(Reuters) - Eli Lilly and Co (LLY.N) will buy CoLucid Pharmaceuticals Inc CLCD.O for about $960 million, bringing back into its fold a promising therapy for migraine and positioning itself to capture a bigger slice of the largely under-treated market.
CoLucid’s lasmiditan, which has already succeeded in one late-stage trial for acute migraine relief, was licensed to the company by Lilly in 2005.
Lilly, whose migraine-prevention therapy is in late-stage development, has offered $46.50 per CoLucid share in cash, a rich premium of about 33 percent to CoLucid’s Tuesday close.
CoLucid’s shares hit a record high of $46.30 in early trading on Wednesday.
About 40 million Americans suffer from migraines, and the disease costs the United States roughly $36 billion annually in terms of healthcare and lost productivity, according to the Migraine Research Foundation.

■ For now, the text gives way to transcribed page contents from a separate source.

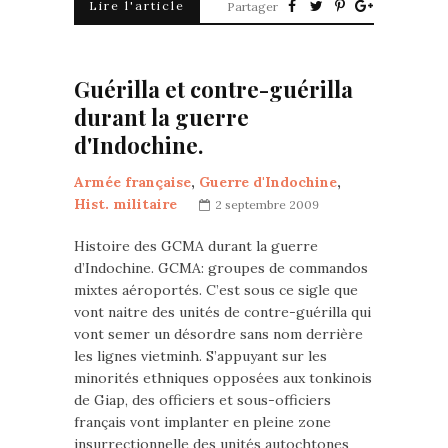
Lire l'article
Partager
Guérilla et contre-guérilla
durant la guerre
d'Indochine.
Armée française
,
Guerre d'Indochine
,
Hist. militaire
2 septembre 2009
Histoire des GCMA durant la guerre
d’Indochine. GCMA: groupes de commandos
mixtes aéroportés. C’est sous ce sigle que
vont naitre des unités de contre-guérilla qui
vont semer un désordre sans nom derrière
les lignes vietminh. S’appuyant sur les
minorités ethniques opposées aux tonkinois
de Giap, des officiers et sous-officiers
français vont implanter en pleine zone
insurrectionnelle des unités autochtones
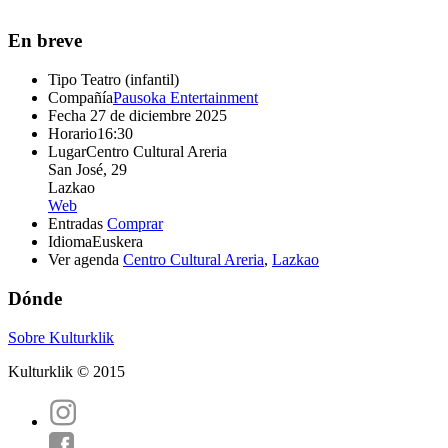
En breve
Tipo
Teatro (infantil)
Compañía
Pausoka Entertainment
Fecha
27 de diciembre 2025
Horario
16:30
Lugar
Centro Cultural Areria
San José, 29
Lazkao
Web
Entradas
Comprar
Idioma
Euskera
Ver agenda
Centro Cultural Areria
,
Lazkao
Dónde
Sobre Kulturklik
Kulturklik © 2015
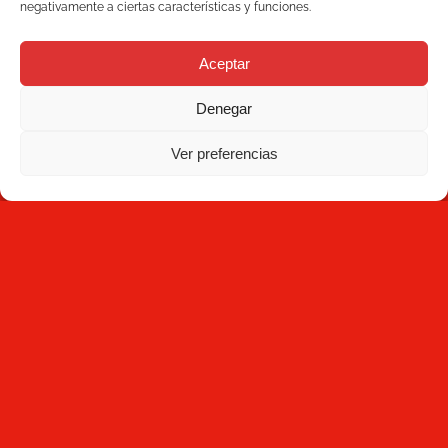
negativamente a ciertas características y funciones.
mecesa@mecesa.com
Mecesa
Aceptar
Tienda
Denegar
Contacto
amb el suport de:
Ver preferencias
NEWSLETTER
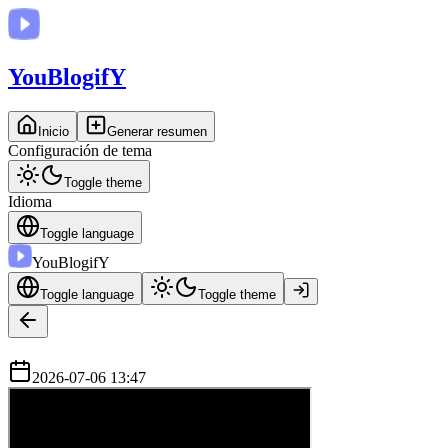
You
BlogifY
Inicio
Generar resumen
Configuración de tema
Toggle theme
Idioma
Toggle language
You
BlogifY
Toggle language
Toggle theme
2026-07-06 13:47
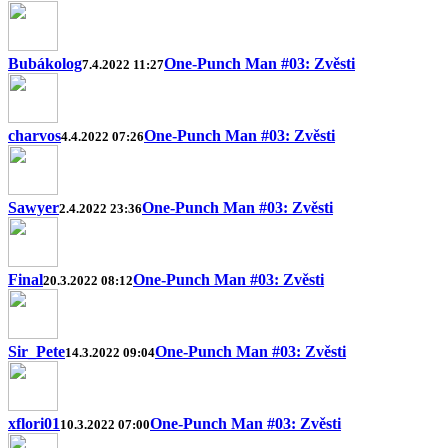
Bubákolog
One-Punch Man #03: Zvěsti
7.4.2022 11:27
charvos
One-Punch Man #03: Zvěsti
4.4.2022 07:26
Sawyer
One-Punch Man #03: Zvěsti
2.4.2022 23:36
Final
One-Punch Man #03: Zvěsti
20.3.2022 08:12
Sir_Pete
One-Punch Man #03: Zvěsti
14.3.2022 09:04
xflori01
One-Punch Man #03: Zvěsti
10.3.2022 07:00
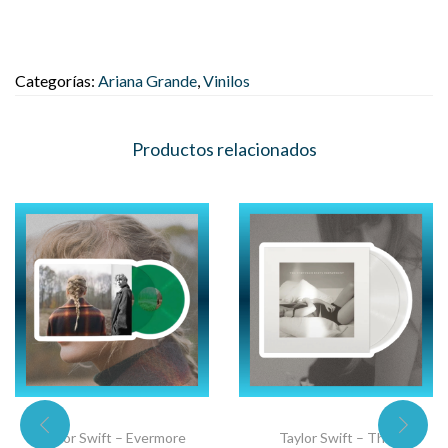
Categorías:
Ariana Grande
,
Vinilos
Productos relacionados
Taylor Swift – Evermore
Taylor Swift – The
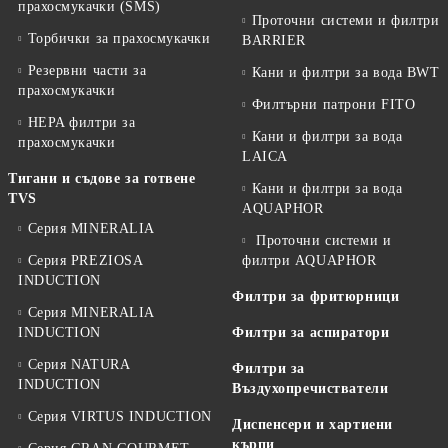
прахосмукачки (SMS)
Проточни системи и филтри
Торбички за прахосмукачки
BARRIER
Резервни части за
Кани и филтри за вода BWT
прахосмукачки
Филтърни патрони FITO
HEPA филтри за
Кани и филтри за вода
прахосмукачки
LAICA
Тигани и съдове за готвене
Кани и филтри за вода
TVS
AQUAPHOR
Серия MINERALIA
Проточни системи и
Серия PREZIOSA
филтри AQUAPHOR
INDUCTION
Филтри за фритюрници
Серия MINERALIA
INDUCTION
Филтри за аспиратори
Серия NATURA
Филтри за
INDUCTION
Въздухопречистватели
Серия VIRTUS INDUCTION
Диспенсери и хартиени
кърпи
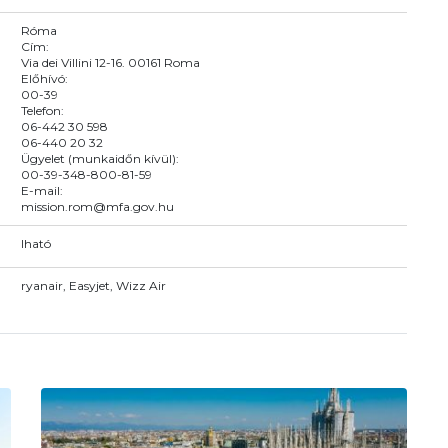
Róma
Cím:
Via dei Villini 12-16. 00161 Roma
Előhívó:
00-39
Telefon:
06-442 30 598
06-440 20 32
Ügyelet (munkaidőn kívül):
00-39-348-800-81-59
E-mail:
mission.rom@mfa.gov.hu
Iható
ryanair, Easyjet, Wizz Air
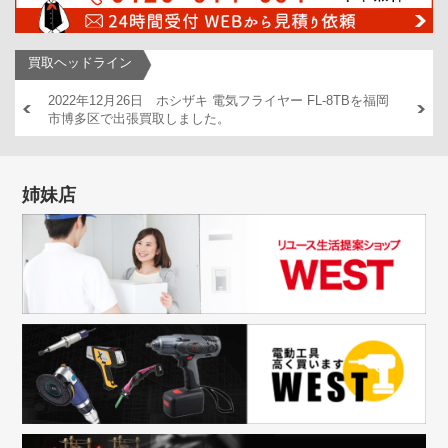
買取ヘッドライン
AM446
2022年12月26日 ホシザキ 電気フライヤー FL-8TBを福岡
2022
市博多区で出張買取しました。
出張買
姉妹店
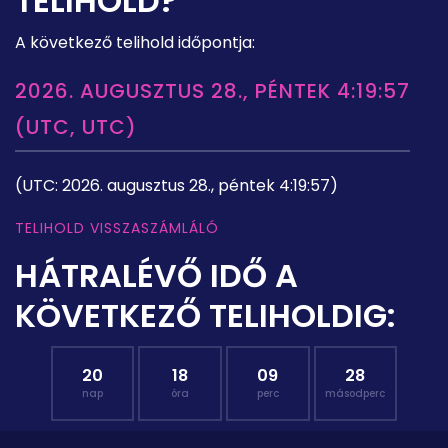
TELIHOLD?
A következő telihold időpontja:
2026. AUGUSZTUS 28., PÉNTEK 4:19:57
(UTC, UTC)
(UTC: 2026. augusztus 28., péntek 4:19:57)
TELIHOLD VISSZASZÁMLÁLÓ
HÁTRALÉVŐ IDŐ A
KÖVETKEZŐ TELIHOLDIG:
20
18
09
27
nap
óra
perc
másodperc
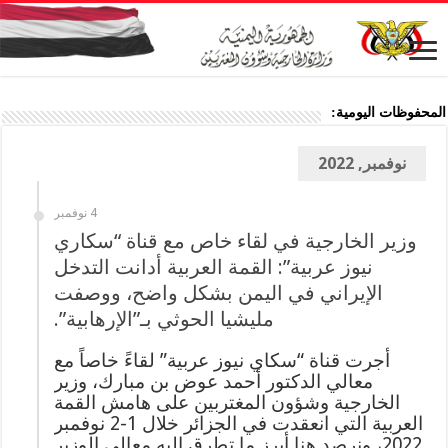
المحفوظات اليومية:
نوفمبر, 2022
4 نوفمبر
وزير الخارجية في لقاء خاص مع قناة “سكاري
نيوز عربية”: القمة العربية أدانت التدخل
الإيراني في اليمن بشكل واضح، ووصفت
مليشيا الحوثي بـ”الإرهابية”.
أجرت قناة “سكاي نيوز عربية” لقاءً خاصاً مع
معالي الدكتور أحمد عوض بن مبارك، وزير
الخارجية وشؤون المغتربين على هامش القمة
العربية التي انعقدت في الجزائر خلال 1-2 نوفمبر
2022، ونرصد هنا أبرز ما تطرق إليه معالي الوزير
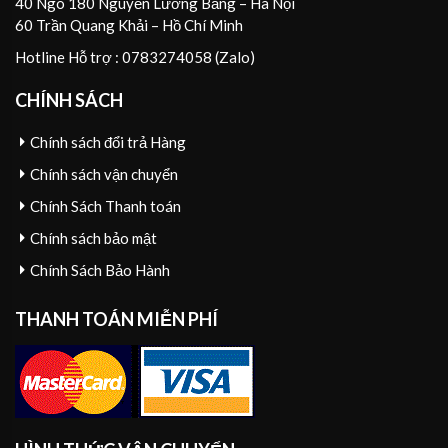
40 Ngõ 180 Nguyễn Lương Bằng – Hà Nội
60 Trần Quang Khải – Hồ Chí Minh
Hotline Hỗ trợ : 0783274058 (Zalo)
CHÍNH SÁCH
Chính sách đổi trả Hàng
Chính sách vận chuyển
Chính Sách Thanh toán
Chính sách bảo mật
Chính Sách Bảo Hành
THANH TOÁN MIỄN PHÍ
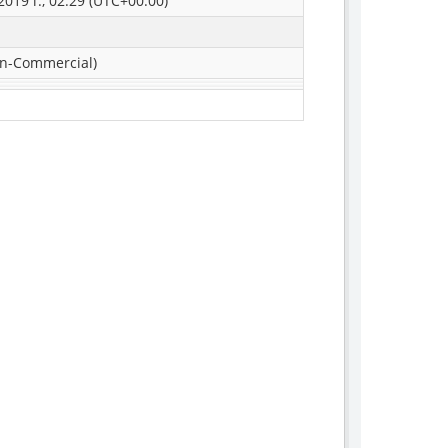
019 г., 02:29 (UTC+00:00)
n-Commercial)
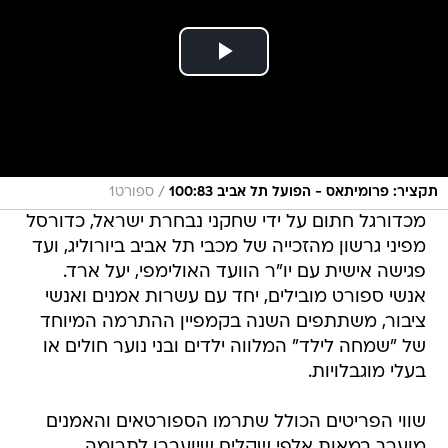
/
תקציר: פרומיתאס - הפועל תל אביב 100:83
ספורט1
מכדורגל חתום על ידי שחקני נבחרת ישראל, כדורסל
מפיני גרשון מהזכייה של מכבי תל אביב ביורוליג, ועד
פגישה אישית עם יו"ר הוועד האולימפי, יעל ארד.
אנשי ספורט מובילים, יחד עם עשרות אמנים ואנשי
ציבור, משתתפים השנה בקמפיין ההתרמה המיוחד
של "שמחה לילד" המלווה ילדים ובני נוער חולים או
בעלי מוגבלויות.
שווי הפריטים הכולל שתרמו הספורטאים והאמנים
מוערך במאות אלפי שקלים שיועברו לתרומה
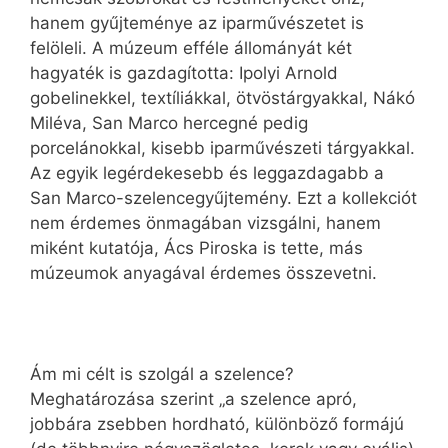
hanem gyűjteménye az iparművészetet is
felöleli. A múzeum efféle állományát két
hagyaték is gazdagította: Ipolyi Arnold
gobelinekkel, textíliákkal, ötvöstárgyakkal, Nákó
Miléva, San Marco hercegné pedig
porcelánokkal, kisebb iparművészeti tárgyakkal.
Az egyik legérdekesebb és leggazdagabb a
San Marco-szelencegyűjtemény. Ezt a kollekciót
nem érdemes önmagában vizsgálni, hanem
miként kutatója, Ács Piroska is tette, más
múzeumok anyagával érdemes összevetni.
Ám mi célt is szolgál a szelence?
Meghatározása szerint „a szelence apró,
jobbára zsebben hordható, különböző formájú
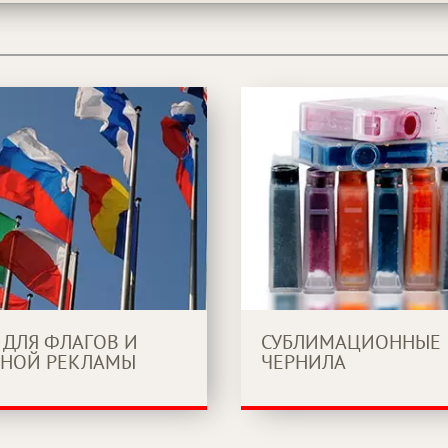
 ДЛЯ ФЛАГОВ И
СУБЛИМАЦИОННЫЕ
НОЙ РЕКЛАМЫ
ЧЕРНИЛА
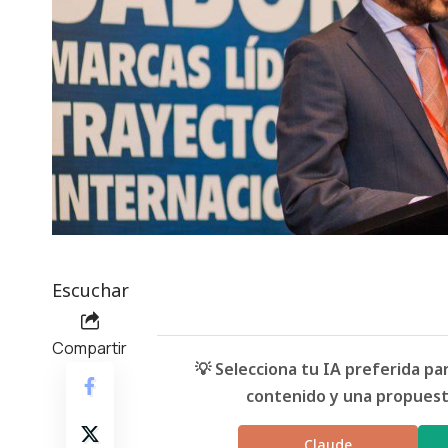
Escuchar
Compartir
💡 Selecciona tu IA preferida p
contenido y una propuesta
Claude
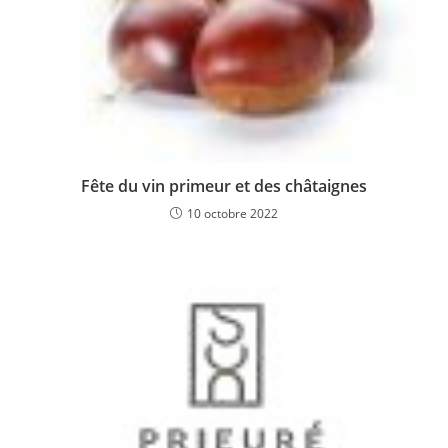
Fête du vin primeur et des châtaignes
10 octobre 2022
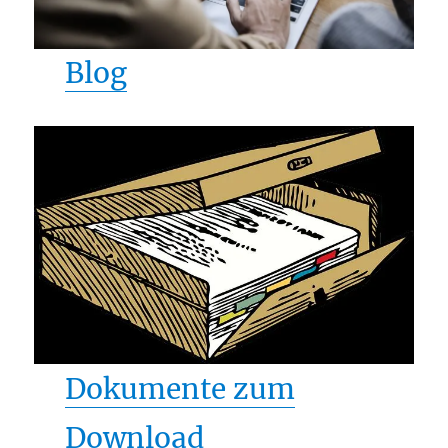
B
log
Dokumente zum
Download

However, few effective treatments to manage these episodes of throbbing pain are currently available.
Patients are treated with triptans, a class of drugs that hit the market in the 1990s. These drugs work by constricting blood vessels in the brain, and cannot be used in up to 35 percent of patients due to heightened cardiovascular risk.
A host of other drugs are also used - including anti-depressants, medicines for hypertension and even botox - with little success.
Key late-stage study results on lasmiditan are expected in the second half of 2017, and available data has shown it does not pose the safety risk seen with triptans.
The potential returns of the deal will ultimately rely on how insurers position lasmiditan given its projected $1,748 per patient per year price, while generic sumatriptan costs about $150 to $400, Barclays analysts said on Wednesday.
If approved, lasmiditan will generate peak sales of over $700 million, the analysts said last month.
Lilly’s migraine-prevention drug, galcanezumab, is among three others racing to capture the 13 million patient population afflicted with a severe form of the condition.
Like rival biologics from Amgen Inc (AMGN.O), Teva Pharmaceutical Industries Ltd (TEVA.TA) and Alder Biopharmaceuticals Inc ALDR.O, galcanezumab targets a protein associated with pain signaling called CGRP. (reut.rs/2j99QxT)
Severe patients will eventually graduate to using as-needed relief, such as CoLucid’s drug, as they benefit from preventative CGRP therapies, analysts have said.
Lilly expects the deal to close in the first quarter, and if completed, the company will take a $850 million charge in the quarter.
Goldman Sachs is Lilly’s financial adviser, while Weil, Gotshal & Manges LLP is its legal counsel. MTS Health Partners is CoLucid’s financial adviser, while Faegre Baker Daniels LLP is its legal counsel.